Na noite de segunda-feira (08/06), um evento virtual promovido conjuntamente por dois grupos de pesquisa de duas universidades da Bahia sofreu uma invasão virtual. Eu estava lá, convidada pelo professor Carlos da Silva Jr. para apresentar minha pesquisa sobre um liberto, nascido em Mariana; formado em Cânones, em Coimbra; que foi missionário e morreu no Reino do Congo, no final do século XVIII. O evento começou com muita gente na sala virtual, talvez umas 50 pessoas, a maioria conhecida. Dez minutos depois, éramos cerca de 70. Em seguida, começou a entrar mais gente, pessoas desconhecidas e com comportamentos incomuns em eventos acadêmicos (andando pela casa com câmera do celular ligada, por exemplo). Pouco depois, começou a trolagem, interrompendo minha fala insistentemente com anúncios comerciais, pedidos insistentes do número do CPF para realizar compras numa loja, palavras que eu não entendia porque falavam ao mesmo tempo. As imagens e identificação dos participantes também denunciavam algo estranho: a mulher andando pela casa com o celular; uma figurinha de uma mulher negra de turbante; uma foto-montagem de um cão com a cabeça adornada com uma coroa de cabecinhas, identificado como Capivara Africana; a foto de uma mulher nua.

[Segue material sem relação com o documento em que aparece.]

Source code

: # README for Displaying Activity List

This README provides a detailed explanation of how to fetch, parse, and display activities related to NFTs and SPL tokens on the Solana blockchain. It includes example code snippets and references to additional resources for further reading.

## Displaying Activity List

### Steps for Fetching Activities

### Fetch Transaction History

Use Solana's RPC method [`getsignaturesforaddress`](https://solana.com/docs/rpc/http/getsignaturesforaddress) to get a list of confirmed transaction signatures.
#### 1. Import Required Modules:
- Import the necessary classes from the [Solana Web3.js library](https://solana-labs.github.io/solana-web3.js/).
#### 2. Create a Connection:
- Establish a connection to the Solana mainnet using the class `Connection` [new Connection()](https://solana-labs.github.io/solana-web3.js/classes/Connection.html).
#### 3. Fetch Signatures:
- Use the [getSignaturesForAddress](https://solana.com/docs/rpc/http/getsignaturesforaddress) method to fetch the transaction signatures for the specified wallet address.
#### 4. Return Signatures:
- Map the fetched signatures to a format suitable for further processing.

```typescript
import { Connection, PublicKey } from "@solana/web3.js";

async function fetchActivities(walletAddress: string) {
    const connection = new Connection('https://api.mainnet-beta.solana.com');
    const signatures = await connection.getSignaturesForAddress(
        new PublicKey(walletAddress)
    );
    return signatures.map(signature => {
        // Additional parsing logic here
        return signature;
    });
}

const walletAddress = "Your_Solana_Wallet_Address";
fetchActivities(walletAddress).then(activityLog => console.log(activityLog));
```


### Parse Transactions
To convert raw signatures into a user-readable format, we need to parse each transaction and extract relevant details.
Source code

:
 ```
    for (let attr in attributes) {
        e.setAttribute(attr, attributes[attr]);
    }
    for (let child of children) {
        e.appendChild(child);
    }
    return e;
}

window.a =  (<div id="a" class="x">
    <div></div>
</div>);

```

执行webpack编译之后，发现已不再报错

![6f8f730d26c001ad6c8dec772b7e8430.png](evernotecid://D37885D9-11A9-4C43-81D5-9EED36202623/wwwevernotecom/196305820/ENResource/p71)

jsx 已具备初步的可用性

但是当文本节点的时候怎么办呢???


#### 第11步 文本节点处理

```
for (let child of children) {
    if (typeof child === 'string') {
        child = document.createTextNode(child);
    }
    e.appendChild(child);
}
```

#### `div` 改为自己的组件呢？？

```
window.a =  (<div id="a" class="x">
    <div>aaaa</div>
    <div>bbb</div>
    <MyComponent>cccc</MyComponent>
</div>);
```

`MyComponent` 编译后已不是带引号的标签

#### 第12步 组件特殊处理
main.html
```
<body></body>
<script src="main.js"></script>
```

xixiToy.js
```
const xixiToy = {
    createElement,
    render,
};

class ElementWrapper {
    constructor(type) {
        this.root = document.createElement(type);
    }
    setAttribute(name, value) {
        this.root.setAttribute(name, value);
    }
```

Demorou para cair a ficha! Era uma invasão na nossa live. Suspendemos a reunião após inúmeras tentativas de retirar os estranhos do ambiente, que festejaram a decisão aos gritos de mito, mito, Bolsonaro. Atitude fascista? Sim. Com conotação racista? Sim. Extremamente violenta e ofensiva? Sim. Justifico as conclusões acima remetendo a um contexto maior. Não foi um episódio isolado. Nos últimos dias tem ocorrido várias ações semelhantes. O que há em comum entre os ataques: os eventos “escolhidos” pautam temas como racismo, violência policial e semelhantes. Penso que minha comunicação tratava de um assunto um pouco distante, inclusive cronologicamente falando. Mas talvez o folder com minha foto, o título do evento, as pessoas que o compartilharam nas redes sociais e, sobretudo, a porta entreaberta (o link do Google Meets foi compartilhado no Facebook e no Instagram),o que tem sido uma prática salutar de muitas universidade públicas, ONGS e movimentos sociais para ampliar a participação da sociedade em debates qualificados, atraiu a milícia virtual.

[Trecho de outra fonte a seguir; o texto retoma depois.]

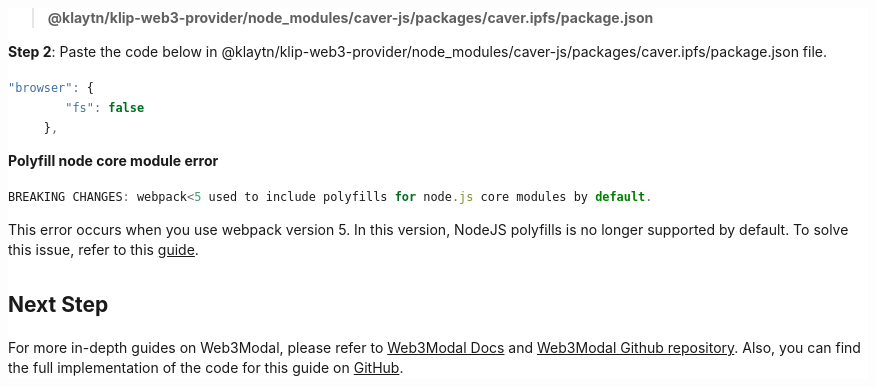 > **@klaytn/klip-web3-provider/node_modules/caver-js/packages/caver.ipfs/package.json**

**Step 2**: Paste the code below in @klaytn/klip-web3-provider/node_modules/caver-js/packages/caver.ipfs/package.json file.

```js
"browser": {
        "fs": false
     },
```

**Polyfill node core module error**

```js
BREAKING CHANGES: webpack<5 used to include polyfills for node.js core modules by default.
```

This error occurs when you use webpack version 5. In this version, NodeJS polyfills is no longer supported by default. To solve this issue, refer to this [guide](https://web3auth.io/docs/troubleshooting/webpack-issues).

## Next Step

For more in-depth guides on Web3Modal, please refer to [Web3Modal Docs](https://docs.walletconnect.com/2.0/web3modal/about) and [Web3Modal Github repository](https://github.com/klaytn/klaytn-web3modal). Also, you can find the full implementation of the code for this guide on [GitHub](https://github.com/klaytn/examples/tree/main/tools/wallet-libraries/web3Modal-sample).
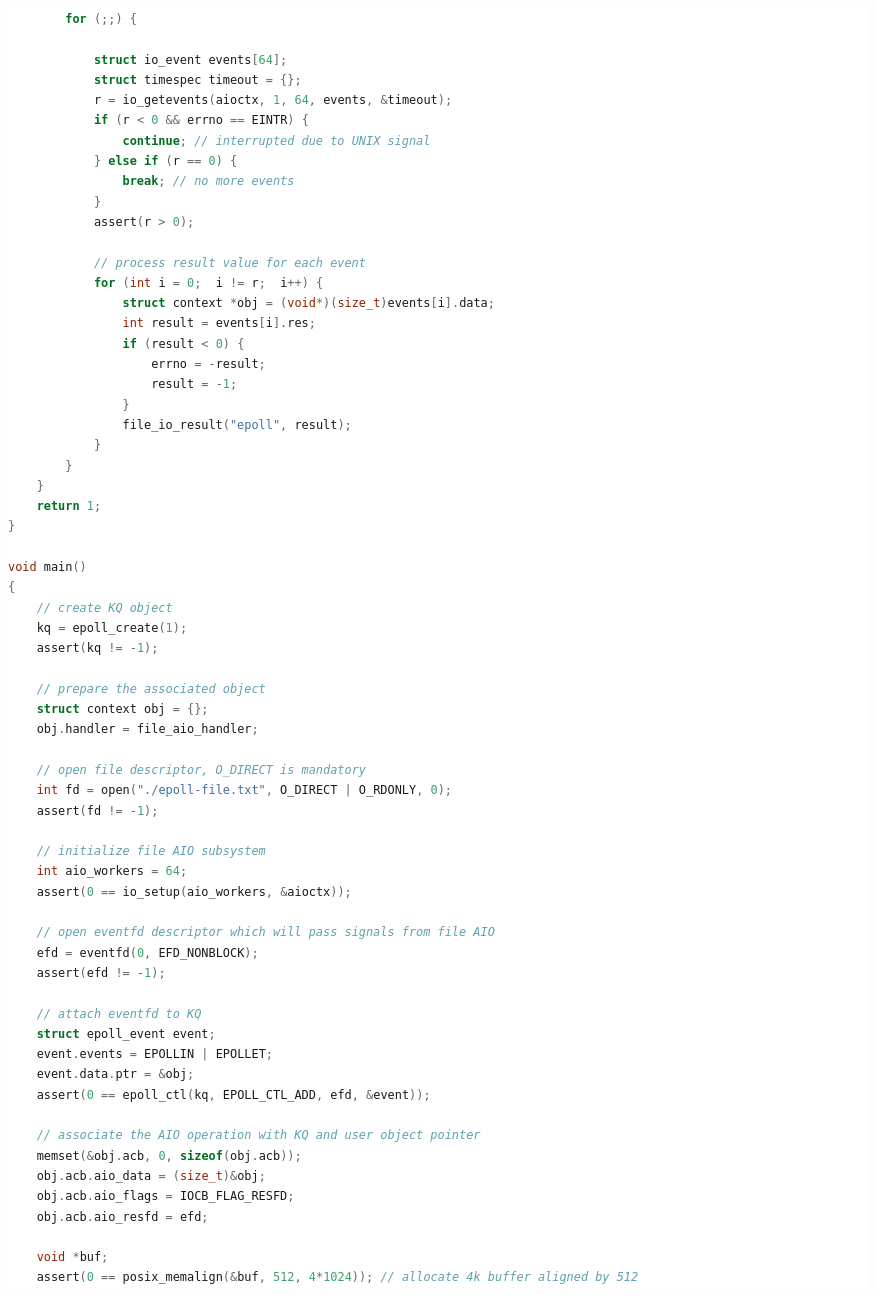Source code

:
 ```C
		for (;;) {

			struct io_event events[64];
			struct timespec timeout = {};
			r = io_getevents(aioctx, 1, 64, events, &timeout);
			if (r < 0 && errno == EINTR) {
				continue; // interrupted due to UNIX signal
			} else if (r == 0) {
				break; // no more events
			}
			assert(r > 0);

			// process result value for each event
			for (int i = 0;  i != r;  i++) {
				struct context *obj = (void*)(size_t)events[i].data;
				int result = events[i].res;
				if (result < 0) {
					errno = -result;
					result = -1;
				}
				file_io_result("epoll", result);
			}
		}
	}
	return 1;
}

void main()
{
	// create KQ object
	kq = epoll_create(1);
	assert(kq != -1);

	// prepare the associated object
	struct context obj = {};
	obj.handler = file_aio_handler;

	// open file descriptor, O_DIRECT is mandatory
	int fd = open("./epoll-file.txt", O_DIRECT | O_RDONLY, 0);
	assert(fd != -1);

	// initialize file AIO subsystem
	int aio_workers = 64;
	assert(0 == io_setup(aio_workers, &aioctx));

	// open eventfd descriptor which will pass signals from file AIO
	efd = eventfd(0, EFD_NONBLOCK);
	assert(efd != -1);

	// attach eventfd to KQ
	struct epoll_event event;
	event.events = EPOLLIN | EPOLLET;
	event.data.ptr = &obj;
	assert(0 == epoll_ctl(kq, EPOLL_CTL_ADD, efd, &event));

	// associate the AIO operation with KQ and user object pointer
	memset(&obj.acb, 0, sizeof(obj.acb));
	obj.acb.aio_data = (size_t)&obj;
	obj.acb.aio_flags = IOCB_FLAG_RESFD;
	obj.acb.aio_resfd = efd;

	void *buf;
	assert(0 == posix_memalign(&buf, 512, 4*1024)); // allocate 4k buffer aligned by 512
```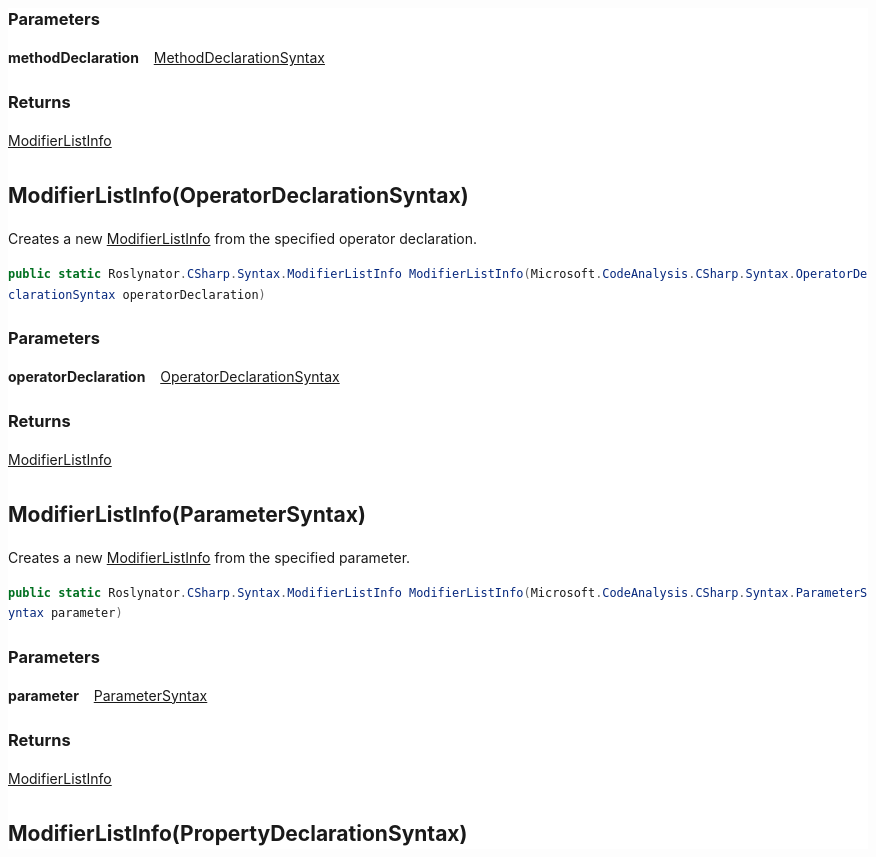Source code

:### Parameters

**methodDeclaration** &ensp; [MethodDeclarationSyntax](https://docs.microsoft.com/en-us/dotnet/api/microsoft.codeanalysis.csharp.syntax.methoddeclarationsyntax)

### Returns

[ModifierListInfo](../../Syntax/ModifierListInfo/index.md)

<a id="1511593090"></a>

## ModifierListInfo\(OperatorDeclarationSyntax\) 

  
Creates a new [ModifierListInfo](../../Syntax/ModifierListInfo/index.md) from the specified operator declaration\.

```csharp
public static Roslynator.CSharp.Syntax.ModifierListInfo ModifierListInfo(Microsoft.CodeAnalysis.CSharp.Syntax.OperatorDeclarationSyntax operatorDeclaration)
```

### Parameters

**operatorDeclaration** &ensp; [OperatorDeclarationSyntax](https://docs.microsoft.com/en-us/dotnet/api/microsoft.codeanalysis.csharp.syntax.operatordeclarationsyntax)

### Returns

[ModifierListInfo](../../Syntax/ModifierListInfo/index.md)

<a id="620808999"></a>

## ModifierListInfo\(ParameterSyntax\) 

  
Creates a new [ModifierListInfo](../../Syntax/ModifierListInfo/index.md) from the specified parameter\.

```csharp
public static Roslynator.CSharp.Syntax.ModifierListInfo ModifierListInfo(Microsoft.CodeAnalysis.CSharp.Syntax.ParameterSyntax parameter)
```

### Parameters

**parameter** &ensp; [ParameterSyntax](https://docs.microsoft.com/en-us/dotnet/api/microsoft.codeanalysis.csharp.syntax.parametersyntax)

### Returns

[ModifierListInfo](../../Syntax/ModifierListInfo/index.md)

<a id="2289821242"></a>

## ModifierListInfo\(PropertyDeclarationSyntax\)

Faço essa nota para agradecer todas as manifestações de apoio e, ao mesmo tempo, chamar atenção para o significado político deste ataque, que vai além da minha pessoa. Foi comigo, mas poderia ser qualquer um de nós.

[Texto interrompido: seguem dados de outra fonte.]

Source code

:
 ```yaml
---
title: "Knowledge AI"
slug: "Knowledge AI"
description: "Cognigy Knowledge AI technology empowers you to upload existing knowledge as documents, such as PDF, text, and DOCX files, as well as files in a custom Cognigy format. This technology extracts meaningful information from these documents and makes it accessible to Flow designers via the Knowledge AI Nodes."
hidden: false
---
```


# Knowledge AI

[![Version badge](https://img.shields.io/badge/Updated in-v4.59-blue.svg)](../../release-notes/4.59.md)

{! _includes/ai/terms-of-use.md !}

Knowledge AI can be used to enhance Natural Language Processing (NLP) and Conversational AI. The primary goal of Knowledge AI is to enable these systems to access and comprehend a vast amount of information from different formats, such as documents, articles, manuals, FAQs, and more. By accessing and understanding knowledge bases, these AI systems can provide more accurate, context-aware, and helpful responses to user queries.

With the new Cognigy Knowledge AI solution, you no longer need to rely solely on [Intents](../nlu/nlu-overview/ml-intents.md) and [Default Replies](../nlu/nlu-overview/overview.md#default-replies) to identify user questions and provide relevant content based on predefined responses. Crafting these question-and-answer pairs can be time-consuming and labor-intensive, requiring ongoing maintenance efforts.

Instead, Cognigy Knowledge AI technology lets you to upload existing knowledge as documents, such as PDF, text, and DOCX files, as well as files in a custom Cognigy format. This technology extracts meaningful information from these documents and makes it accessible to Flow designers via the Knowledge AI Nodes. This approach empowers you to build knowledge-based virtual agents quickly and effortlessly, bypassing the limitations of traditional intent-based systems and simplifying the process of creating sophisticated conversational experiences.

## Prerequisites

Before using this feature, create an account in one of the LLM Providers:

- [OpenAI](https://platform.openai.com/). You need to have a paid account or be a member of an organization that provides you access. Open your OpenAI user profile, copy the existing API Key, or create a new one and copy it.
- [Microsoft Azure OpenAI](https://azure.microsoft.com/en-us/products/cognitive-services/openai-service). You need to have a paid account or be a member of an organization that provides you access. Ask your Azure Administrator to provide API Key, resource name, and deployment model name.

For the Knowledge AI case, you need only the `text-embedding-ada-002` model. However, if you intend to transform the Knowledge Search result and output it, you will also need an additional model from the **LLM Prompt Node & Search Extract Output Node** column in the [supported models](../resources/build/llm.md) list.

Eu li sobre o incidente uma matéria que me aborreceu. Um jornalista me pediu uma entrevista, não concedi, simplesmente porque não queríamos dar visibilidade à ação dos marginais. Mas como a notícia – muitas vezes replicada – fez a absurda inferência de que eu estaria muito abalada, o que, espero, tenha soado estranho e até mesmo absurdo para os que me conhecem, resolvi aqui esclarecer as coisas. Entendo que está em curso uma nova estratégia da tal “guerra cultural”, eles estão perdendo as ruas, querem nos acuar nas redes. Então vamos cuidar da nossa segurança virtual enquanto prosseguimos com nossa balbúrdia acadêmica, porque, para variar, não temos trégua nem com a pandemia.
Lucilene Reginaldo
Erramos
Na tarde da última quinta-feira (11), o Portal Geledés replicou a matéria do iG, que continha informações erradas sobre o evento virtual em que a professora Lucilene Reginaldo estava presente. Assim que soubemos que a publicação continha erros, ela foi retirada do ar e das nossas redes sociais.